June 2009 -- U.S. Steel saw earnings tumble from $290 million in the fourth quarter of 2008 to a net loss of $439 million in the first quarter of 2009. As a result, the company reduced the quarterly dividend by 25 cents per share to 5 cents per share, saving an estimated $116 million. Net sales for the quarter were $2.75 billion, compared to $4.5 billion in the fourth quarter of 2008 and nearly $5.2 billion in the first quarter of 2008.
"Weak customer demand for flat-rolled products, coupled with customers' efforts to reduce inventories, has resulted in very low order rates and further downward pressure on prices for our Flat-rolled and U.S. Steel Europe (USSE) segments," said Chairman and CEO John P. Surma. "Our tubular operations have also expeireinced a severe downturn primarily as a result of reduced drilling activity due to lower oil and gas prices, high inventory levels and unprecedented levels of unfairly traded and subsidized tubular imports from China."

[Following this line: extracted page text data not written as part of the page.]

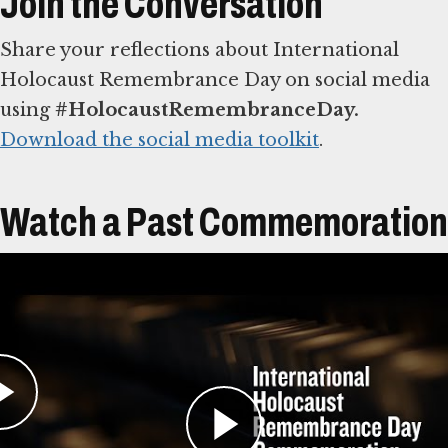
Join the Conversation
Share your reflections about International
Holocaust Remembrance Day on social media
using
#HolocaustRemembranceDay.
Download the social media toolkit
.
Watch a Past Commemoration
Learn More About Reading
Names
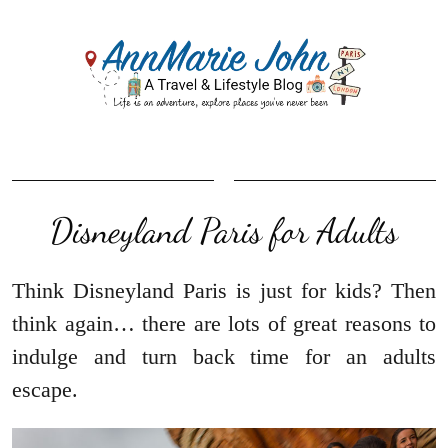
Disneyland Paris for Adults
Think Disneyland Paris is just for kids? Then
think again… there are lots of great reasons to
indulge and turn back time for an adults
escape.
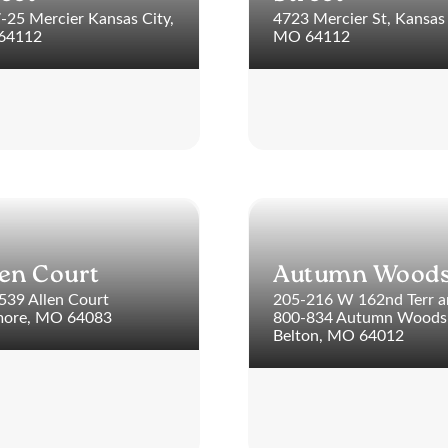
-25 Mercier Kansas City,
4723 Mercier St, Kansas 
64112
MO 64112
len Court
Autumn Wood
539 Allen Court
205-216 W 162nd Terr 
ore, MO 64083
800-834 Autumn Woods 
Belton, MO 64012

The company's Flat-rolled business operated at 38 percent of raw-steel capacity in the first quarter of 2009 and shipments decreased 24 percent to 2.1 million net tons. First quarter Tubular results also decreased significantly from the fourth quarter of 2008, the company reported, due to lower shipments and average realized prices, idled facility carrying costs ($20 million for the first quarter) and the business' $18 million portion of the accrual for estimated future layoff benefits.
U.S. Steel reduced its planned capital spending for 2009 from $740 million to $410 million. The company also announced that it had reached an agreement with the United Steelworkers to defer $95 million in trust contributions for retiree health care and life insurance.